Researchers growing fat tissue from cells to make cultured meat have successfully developed a similar texture to natural meat grown in animals

The increasing production of cultured meat grown entirely from cells is highly anticipated to break into the food industry – especially due to the increasing environmental and ethical issues with natural meat – but these meats currently lack realistic texture and flavour.

Though not yet ready for large-scale production, startup companies are developing cell-grown chicken, beef, pork, and fish. Currently, most of these products are in the form of an unstructured mixture of cells, such as chicken nuggets rather than a slice of chicken breast.

What is lacking is the texture of real meat, created by muscle fibres, connective tissue and fat. Essentially, what gives meat its flavour.

The texture of real meat is currently ‘lacking’ from the cultured meat

To tackle this, researchers adapted the texture of cultured meat by compressing the fat tissue, seeing how much pressure it could withstand compared to natural animal fat.

This showed that cell-grown fat bound with sodium alginate was able to withstand a similar amount of pressure to fat from livestock and poultry, but the cell-grown fat that was bound with mTG behaved more like rendered fat, similar to lard or tallow, suggesting it would be possible to adapt the texture of cultured fat to make it resemble the texture of real fat within meat.

The mix of fatty acids from cultured mouse fat differed from native mouse fat

Using different types and amounts of binders, the researchers analysed the composition of molecules from the cell-grown fat and found that the mix of fatty acids from cultured mouse fat differed from native mouse fat. However, the cultured pig fat had a much closer fatty acid profile to the native tissue, suggesting the different cultured meats would have different results.

While it might be possible to supplement growing fat cells with the required lipids to ensure that they more closely match the composition of natural meat, cooking releases hundreds of compounds that add flavour to the meat, and most of those compounds originate from fat, including lipids and their component fatty acids.

How much fat does cultured meat need to have enough flavour?

Consumer testing with natural beef of different fat content showed that the highest scores were registered for beef containing 36% fat.

This issue with this is the production of cultured fat tissue in large enough quantities is extremely difficult so far. This is because, as the fat grows into a mass, the cells in the middle become starved of oxygen and nutrients. In nature, blood vessels and capillaries deliver oxygen and nutrients throughout the tissue.

Currently, there still isn’t a way to replicate that vascular network at a sufficient scale in lab-grown tissue.

Lab-grown muscle and fat can only be grown to a few millimetres in size

In this study, researchers noted that they can only grow muscle or fat to a few millimetres in size.

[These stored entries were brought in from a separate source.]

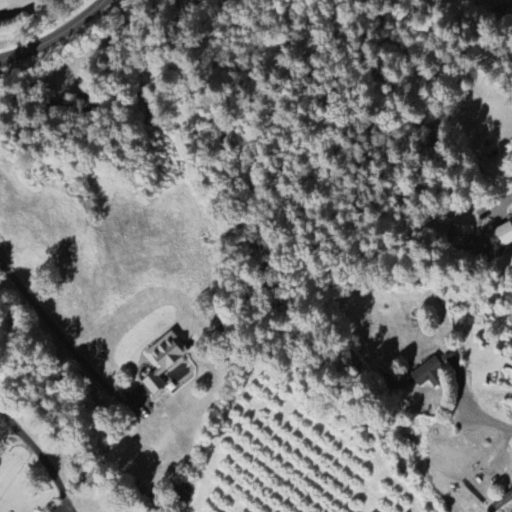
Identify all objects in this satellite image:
road: (56, 37)
road: (501, 205)
building: (500, 237)
road: (56, 333)
building: (163, 360)
road: (488, 421)
road: (41, 458)
building: (503, 501)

To tackle this, the researchers grew fat cells from mice and pigs first and then harvested those cells and aggregated them into a three-dimensional mass with a binder such as alginate and mTG, which are both already used in some foods. The aggregated fat cells immediately had the appearance of fat tissue, but to see if they truly reproduced the features of native fat from animals, the team carried out a series of further experiments.

Aggregating the cells after growth could reproduce the taste, nutrition and texture profile of natural animal fat

First author John Yuen Jr, a graduate student at the Tufts University Center for Cellular Architecture, said: “Our goal was to develop a relatively simple method of producing bulk fat. Since fat tissue is predominantly cells with few other structural components, we thought that aggregating the cells after growth would be sufficient to reproduce the taste, nutrition and texture profile of natural animal fat.

“This can work when creating the tissue solely for food, since there’s no requirement to keep the cells alive once we gather the fat in bulk.”

Senior author David Kaplan, Stern Family professor of Biomedical Engineering at Tufts University and director of TUCCA, added: “This method of aggregating cultured fat cells with binding agents can be translated to large-scale production of cultured fat tissue in bioreactors – a key obstacle in the development of cultured meat.

“We continue to look at every aspect of cultured meat production with an eye toward enabling mass production of meat that looks, tastes and feels like the real thing.”